Raw data:
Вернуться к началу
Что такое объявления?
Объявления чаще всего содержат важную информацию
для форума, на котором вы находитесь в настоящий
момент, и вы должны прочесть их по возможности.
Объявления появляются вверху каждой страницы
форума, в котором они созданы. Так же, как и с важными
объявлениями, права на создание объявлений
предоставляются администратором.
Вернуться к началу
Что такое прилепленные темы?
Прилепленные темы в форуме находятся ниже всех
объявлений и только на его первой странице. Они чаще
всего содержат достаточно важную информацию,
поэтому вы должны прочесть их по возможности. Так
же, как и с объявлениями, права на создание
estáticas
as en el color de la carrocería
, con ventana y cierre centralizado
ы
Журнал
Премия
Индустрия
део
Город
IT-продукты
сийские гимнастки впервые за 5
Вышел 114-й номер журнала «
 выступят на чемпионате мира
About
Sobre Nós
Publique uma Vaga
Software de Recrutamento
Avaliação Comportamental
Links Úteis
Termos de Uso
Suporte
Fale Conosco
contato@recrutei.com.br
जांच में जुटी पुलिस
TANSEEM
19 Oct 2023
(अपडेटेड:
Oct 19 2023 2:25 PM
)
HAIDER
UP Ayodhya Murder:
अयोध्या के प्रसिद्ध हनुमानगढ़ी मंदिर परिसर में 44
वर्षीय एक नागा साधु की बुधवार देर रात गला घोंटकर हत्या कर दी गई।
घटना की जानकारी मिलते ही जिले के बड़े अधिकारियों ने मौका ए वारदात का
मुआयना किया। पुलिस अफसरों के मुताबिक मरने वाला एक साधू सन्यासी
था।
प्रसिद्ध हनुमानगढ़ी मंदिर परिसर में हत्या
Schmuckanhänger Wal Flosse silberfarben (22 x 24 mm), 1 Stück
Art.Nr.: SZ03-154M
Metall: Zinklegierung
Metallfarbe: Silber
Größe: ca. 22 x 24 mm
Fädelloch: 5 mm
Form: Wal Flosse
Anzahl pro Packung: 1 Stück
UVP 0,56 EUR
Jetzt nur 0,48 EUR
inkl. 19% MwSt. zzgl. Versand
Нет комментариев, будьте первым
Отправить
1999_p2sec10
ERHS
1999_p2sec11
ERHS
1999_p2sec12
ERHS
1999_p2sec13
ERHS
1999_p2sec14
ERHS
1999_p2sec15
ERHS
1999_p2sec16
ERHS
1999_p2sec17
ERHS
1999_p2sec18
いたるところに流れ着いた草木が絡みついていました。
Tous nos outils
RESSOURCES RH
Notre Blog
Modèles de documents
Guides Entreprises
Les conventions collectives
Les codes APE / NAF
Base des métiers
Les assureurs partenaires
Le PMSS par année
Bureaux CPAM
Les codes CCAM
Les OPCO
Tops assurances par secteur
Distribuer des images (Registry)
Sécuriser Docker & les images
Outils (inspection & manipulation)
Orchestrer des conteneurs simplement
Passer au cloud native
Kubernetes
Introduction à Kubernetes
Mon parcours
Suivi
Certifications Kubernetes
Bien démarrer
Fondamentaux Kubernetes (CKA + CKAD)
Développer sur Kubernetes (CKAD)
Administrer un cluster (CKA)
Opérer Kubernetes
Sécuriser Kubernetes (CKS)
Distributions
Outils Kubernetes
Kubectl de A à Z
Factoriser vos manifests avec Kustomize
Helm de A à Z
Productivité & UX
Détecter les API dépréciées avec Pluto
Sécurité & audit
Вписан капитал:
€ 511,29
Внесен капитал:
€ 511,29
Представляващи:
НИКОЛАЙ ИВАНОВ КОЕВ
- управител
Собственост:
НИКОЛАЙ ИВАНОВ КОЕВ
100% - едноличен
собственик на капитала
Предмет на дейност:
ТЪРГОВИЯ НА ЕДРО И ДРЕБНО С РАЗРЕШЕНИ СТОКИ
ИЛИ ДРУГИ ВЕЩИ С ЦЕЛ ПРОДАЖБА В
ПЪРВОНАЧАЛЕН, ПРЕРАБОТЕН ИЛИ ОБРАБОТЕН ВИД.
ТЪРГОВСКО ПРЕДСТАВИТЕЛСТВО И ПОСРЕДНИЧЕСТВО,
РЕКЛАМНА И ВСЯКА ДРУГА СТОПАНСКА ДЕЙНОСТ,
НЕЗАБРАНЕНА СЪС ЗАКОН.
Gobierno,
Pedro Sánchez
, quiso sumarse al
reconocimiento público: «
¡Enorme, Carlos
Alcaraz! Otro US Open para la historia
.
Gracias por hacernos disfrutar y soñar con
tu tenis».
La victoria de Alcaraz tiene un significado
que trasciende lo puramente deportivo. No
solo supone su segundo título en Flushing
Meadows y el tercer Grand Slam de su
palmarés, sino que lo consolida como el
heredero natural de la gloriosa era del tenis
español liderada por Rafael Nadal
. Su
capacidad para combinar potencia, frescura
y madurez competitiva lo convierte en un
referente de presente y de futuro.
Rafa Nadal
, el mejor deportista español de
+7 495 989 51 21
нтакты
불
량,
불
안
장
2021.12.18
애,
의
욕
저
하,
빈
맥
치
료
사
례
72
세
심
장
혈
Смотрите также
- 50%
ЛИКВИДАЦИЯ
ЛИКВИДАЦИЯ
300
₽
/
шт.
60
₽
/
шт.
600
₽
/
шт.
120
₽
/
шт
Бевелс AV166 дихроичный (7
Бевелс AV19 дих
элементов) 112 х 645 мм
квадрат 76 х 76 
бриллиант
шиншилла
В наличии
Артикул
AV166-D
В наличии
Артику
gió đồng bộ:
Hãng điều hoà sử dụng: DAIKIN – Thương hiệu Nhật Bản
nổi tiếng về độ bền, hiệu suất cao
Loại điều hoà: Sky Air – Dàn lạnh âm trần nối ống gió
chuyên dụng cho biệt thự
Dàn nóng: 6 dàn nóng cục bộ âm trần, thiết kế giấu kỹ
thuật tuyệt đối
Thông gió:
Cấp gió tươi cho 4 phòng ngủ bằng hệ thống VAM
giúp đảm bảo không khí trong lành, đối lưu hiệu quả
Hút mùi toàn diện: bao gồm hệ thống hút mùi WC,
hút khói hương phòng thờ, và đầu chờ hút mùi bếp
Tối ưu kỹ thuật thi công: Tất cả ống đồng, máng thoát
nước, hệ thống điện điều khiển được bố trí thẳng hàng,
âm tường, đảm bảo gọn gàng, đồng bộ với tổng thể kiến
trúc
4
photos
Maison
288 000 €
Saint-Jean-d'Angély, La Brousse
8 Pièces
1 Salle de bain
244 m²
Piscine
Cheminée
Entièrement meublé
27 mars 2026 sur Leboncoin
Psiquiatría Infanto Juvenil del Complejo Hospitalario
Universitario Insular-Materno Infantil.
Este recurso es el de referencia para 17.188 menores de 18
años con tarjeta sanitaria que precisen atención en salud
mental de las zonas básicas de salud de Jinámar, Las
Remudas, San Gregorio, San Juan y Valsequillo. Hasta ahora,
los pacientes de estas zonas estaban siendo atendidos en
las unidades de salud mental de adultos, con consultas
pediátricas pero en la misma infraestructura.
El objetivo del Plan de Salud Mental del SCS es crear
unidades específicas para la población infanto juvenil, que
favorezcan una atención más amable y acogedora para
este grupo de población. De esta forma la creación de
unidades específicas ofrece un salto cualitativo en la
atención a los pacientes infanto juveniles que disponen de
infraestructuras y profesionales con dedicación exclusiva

Task objective:
Please copy every line from the entries that includes the word "específicas".

Reply:
unidades específicas para la población infanto juvenil, que
unidades específicas ofrece un salto cualitativo en la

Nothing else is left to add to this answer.